An obtuse triangle is a triangle in which one of the angles is larger than 90°. There is only one such angle possible, since the sum of angles in a triangle is 180°.
It's easy to show that in this type of triangle, the obtuse angle is larger than the sum of the other two angles.

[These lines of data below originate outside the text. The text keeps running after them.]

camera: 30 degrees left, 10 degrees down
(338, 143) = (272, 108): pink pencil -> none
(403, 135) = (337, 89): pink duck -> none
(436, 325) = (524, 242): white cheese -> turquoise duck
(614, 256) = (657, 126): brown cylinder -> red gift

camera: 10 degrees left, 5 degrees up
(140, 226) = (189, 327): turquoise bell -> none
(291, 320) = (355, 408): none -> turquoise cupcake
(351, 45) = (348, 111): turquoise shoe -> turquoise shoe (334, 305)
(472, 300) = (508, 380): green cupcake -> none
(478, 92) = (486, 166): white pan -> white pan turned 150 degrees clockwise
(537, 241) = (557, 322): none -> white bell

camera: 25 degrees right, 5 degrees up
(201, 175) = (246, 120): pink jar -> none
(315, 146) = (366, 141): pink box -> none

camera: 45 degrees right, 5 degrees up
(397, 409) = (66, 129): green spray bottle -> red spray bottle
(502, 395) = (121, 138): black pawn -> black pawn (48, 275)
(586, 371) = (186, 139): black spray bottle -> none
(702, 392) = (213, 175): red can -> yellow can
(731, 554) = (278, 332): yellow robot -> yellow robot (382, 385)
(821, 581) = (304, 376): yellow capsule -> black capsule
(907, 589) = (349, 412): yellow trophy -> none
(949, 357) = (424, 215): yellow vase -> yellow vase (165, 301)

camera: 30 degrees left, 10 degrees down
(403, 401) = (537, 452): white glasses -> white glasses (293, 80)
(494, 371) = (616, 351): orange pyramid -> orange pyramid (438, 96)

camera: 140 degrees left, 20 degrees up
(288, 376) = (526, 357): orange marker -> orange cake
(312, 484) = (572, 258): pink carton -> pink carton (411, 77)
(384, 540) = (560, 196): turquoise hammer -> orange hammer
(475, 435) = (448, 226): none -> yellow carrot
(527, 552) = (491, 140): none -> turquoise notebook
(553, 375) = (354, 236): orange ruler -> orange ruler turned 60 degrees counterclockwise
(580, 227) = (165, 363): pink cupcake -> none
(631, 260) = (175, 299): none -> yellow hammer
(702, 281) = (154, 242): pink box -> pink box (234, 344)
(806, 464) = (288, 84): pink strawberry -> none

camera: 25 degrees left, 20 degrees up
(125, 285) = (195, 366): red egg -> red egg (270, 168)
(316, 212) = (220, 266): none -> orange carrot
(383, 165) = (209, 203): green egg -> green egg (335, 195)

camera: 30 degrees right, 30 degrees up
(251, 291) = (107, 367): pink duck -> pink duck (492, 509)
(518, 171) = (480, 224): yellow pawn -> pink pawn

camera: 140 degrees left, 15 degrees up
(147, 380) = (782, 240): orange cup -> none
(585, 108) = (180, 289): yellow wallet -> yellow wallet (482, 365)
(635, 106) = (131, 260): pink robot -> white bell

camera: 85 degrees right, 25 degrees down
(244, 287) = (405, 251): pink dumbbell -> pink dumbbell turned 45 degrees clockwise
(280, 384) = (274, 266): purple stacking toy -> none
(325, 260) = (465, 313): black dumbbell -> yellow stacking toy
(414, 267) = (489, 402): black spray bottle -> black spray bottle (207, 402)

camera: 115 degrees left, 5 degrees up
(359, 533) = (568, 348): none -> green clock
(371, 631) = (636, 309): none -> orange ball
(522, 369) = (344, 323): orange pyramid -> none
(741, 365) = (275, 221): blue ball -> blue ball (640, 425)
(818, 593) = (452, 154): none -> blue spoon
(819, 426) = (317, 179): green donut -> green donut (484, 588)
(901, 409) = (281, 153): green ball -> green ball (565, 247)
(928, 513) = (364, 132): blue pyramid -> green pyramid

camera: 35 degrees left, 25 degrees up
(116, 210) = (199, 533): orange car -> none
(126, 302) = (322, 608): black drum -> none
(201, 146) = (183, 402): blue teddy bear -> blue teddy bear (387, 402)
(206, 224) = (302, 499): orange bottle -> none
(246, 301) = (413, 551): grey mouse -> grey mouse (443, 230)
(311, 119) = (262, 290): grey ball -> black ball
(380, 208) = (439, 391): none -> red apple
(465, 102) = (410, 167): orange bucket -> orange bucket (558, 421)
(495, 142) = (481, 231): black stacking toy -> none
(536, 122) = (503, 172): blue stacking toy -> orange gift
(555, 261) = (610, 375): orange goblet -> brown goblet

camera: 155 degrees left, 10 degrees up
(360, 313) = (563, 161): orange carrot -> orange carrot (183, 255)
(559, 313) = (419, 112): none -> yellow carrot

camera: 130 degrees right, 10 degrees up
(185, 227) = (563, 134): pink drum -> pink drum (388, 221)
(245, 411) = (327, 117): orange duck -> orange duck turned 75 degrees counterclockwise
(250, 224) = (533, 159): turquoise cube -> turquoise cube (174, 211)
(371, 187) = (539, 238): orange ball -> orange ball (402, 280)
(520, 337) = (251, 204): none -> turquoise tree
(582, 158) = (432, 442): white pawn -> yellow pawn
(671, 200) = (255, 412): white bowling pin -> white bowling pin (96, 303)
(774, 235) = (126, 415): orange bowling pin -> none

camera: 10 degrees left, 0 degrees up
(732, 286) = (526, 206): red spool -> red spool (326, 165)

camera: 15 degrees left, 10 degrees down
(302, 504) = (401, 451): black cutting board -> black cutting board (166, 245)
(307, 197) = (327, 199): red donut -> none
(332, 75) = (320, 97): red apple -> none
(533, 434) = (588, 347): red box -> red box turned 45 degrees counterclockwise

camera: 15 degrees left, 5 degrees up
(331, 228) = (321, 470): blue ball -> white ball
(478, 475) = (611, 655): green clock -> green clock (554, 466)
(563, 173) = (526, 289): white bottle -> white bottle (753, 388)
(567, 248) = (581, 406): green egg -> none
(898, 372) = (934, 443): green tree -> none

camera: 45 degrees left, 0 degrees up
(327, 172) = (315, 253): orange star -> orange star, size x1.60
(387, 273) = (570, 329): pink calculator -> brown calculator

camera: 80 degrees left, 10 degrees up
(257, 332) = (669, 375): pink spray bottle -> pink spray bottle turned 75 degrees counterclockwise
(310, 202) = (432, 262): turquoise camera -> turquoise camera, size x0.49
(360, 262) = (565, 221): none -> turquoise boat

It's also easy to show the converse- that if an angle in a triangle is larger than the sum of the other two, then the triangle is obtuse. Both of these follow directly from the fact that the sum of angles in a triangle is 180°.
Problem
Show that in an obtuse triangle, the obtuse angle is larger than the sum of the other two angles. Also show the converse- that if an angle in a triangle is larger than the sum of the other two, then the triangle is obtuse.
Strategy
Both of these problems are a direct consequence of the fact that the sum of all three angles in a triangle is exactly 180°. So our strategy is to prove them using arithmetic manipulation of the sum of the angles.
Proof
(1) m∠1 + m∠2 + m∠3= 180° //sum of angles in a triangle is 180°
(2) m∠2>90° // Given, ΔABC is obtuse
(3) m∠1 + m∠3 < 90° // subtract (2) from (1)
(4) m∠1 + m∠3 < m∠2 //(2), (3)
Now lets do the converse, show that if m∠1 + m∠3 < m∠2, then ΔABC is obtuse:
(5) m∠1 + m∠2 + m∠3= 180° //sum of angles in a triangle is 180°
(6) m∠1 + m∠3 < m∠2 // Given
(7) m∠2 >180° -m∠2 // subtract (6) from (5)
(8) 2 * m∠2 > 180° //Add m∠2 to both sides
(9) m∠2 > 90° //divide by 2
(10) ΔABC is obtuse //(9) , defintion of obtuse triangle